File1_ODNA.txt and the link to the noisy reads: if you choose to run the code for the synthesized data, these 2 files will be loaded.
Note that you need to download all 3 files and put them in the "data" folder in your main directory. Based on the runtimes measured on a 6-core server, you may decide which options you are willing to pick.

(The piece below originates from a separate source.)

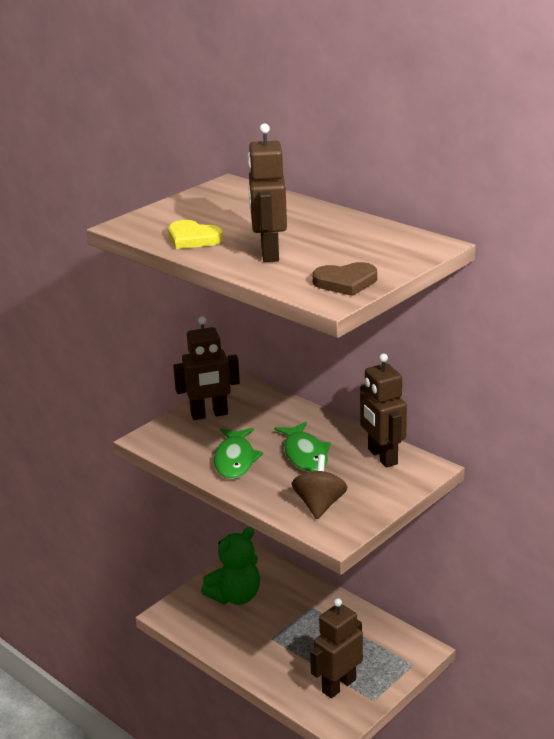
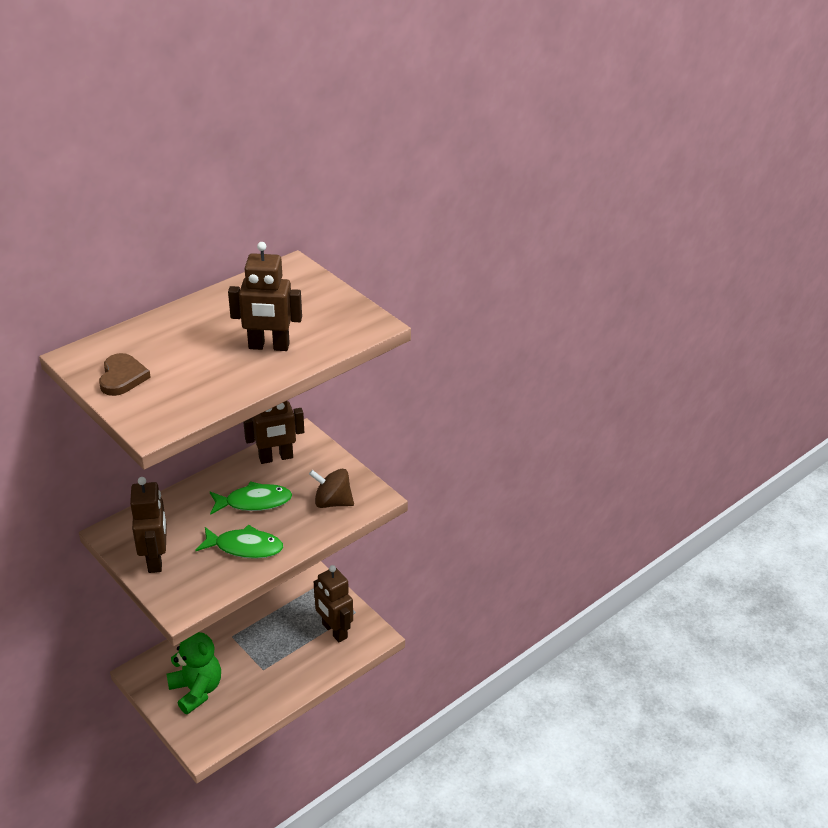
camera: 85 degrees left, 10 degrees up
(193, 238) = (211, 387): yellow heart -> none
(345, 282) = (346, 315): brown heart -> brown heart (122, 377)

clustering method (→) data (↓) |
Trivial | LSH1 |
---|---|---|
Simulated | 6 mins | 18 mins |
Synthesized | 45 hrs | 120 hrs |
1 LSH recovers more original sequences compared to Trivial, but since both are able to recover enough (with respect to the redundancy in the Reed-Solomon codes) original sequences, both perfectly recover the original file stored on DNA. Hence, Trivial clustering might be a better choice in terms of the performance efficiency.
To reproduce the result, run the jupyter notebook LSH_clustering.ipynb, for example by running the following code in the command line:
jupyter notebook LSH_clustering.ipynb
All dependencies like the encoder/decoder are called from this notebook. The notebook has two options/flags:
SIMULATE (Demo): if you set this flag to "True," the code runs for a simulated dataset, otherwise it runs for a real synthesized dataset.
TRIVIAL: if you set this flag to "True," clustering will be done based on the first "nbeg" characters of the noisy reads, otherwise, Locality-Sesitive-Hashing (LSH) techinque will be employed for clustering.
This project is covered by Apache 2.0 License.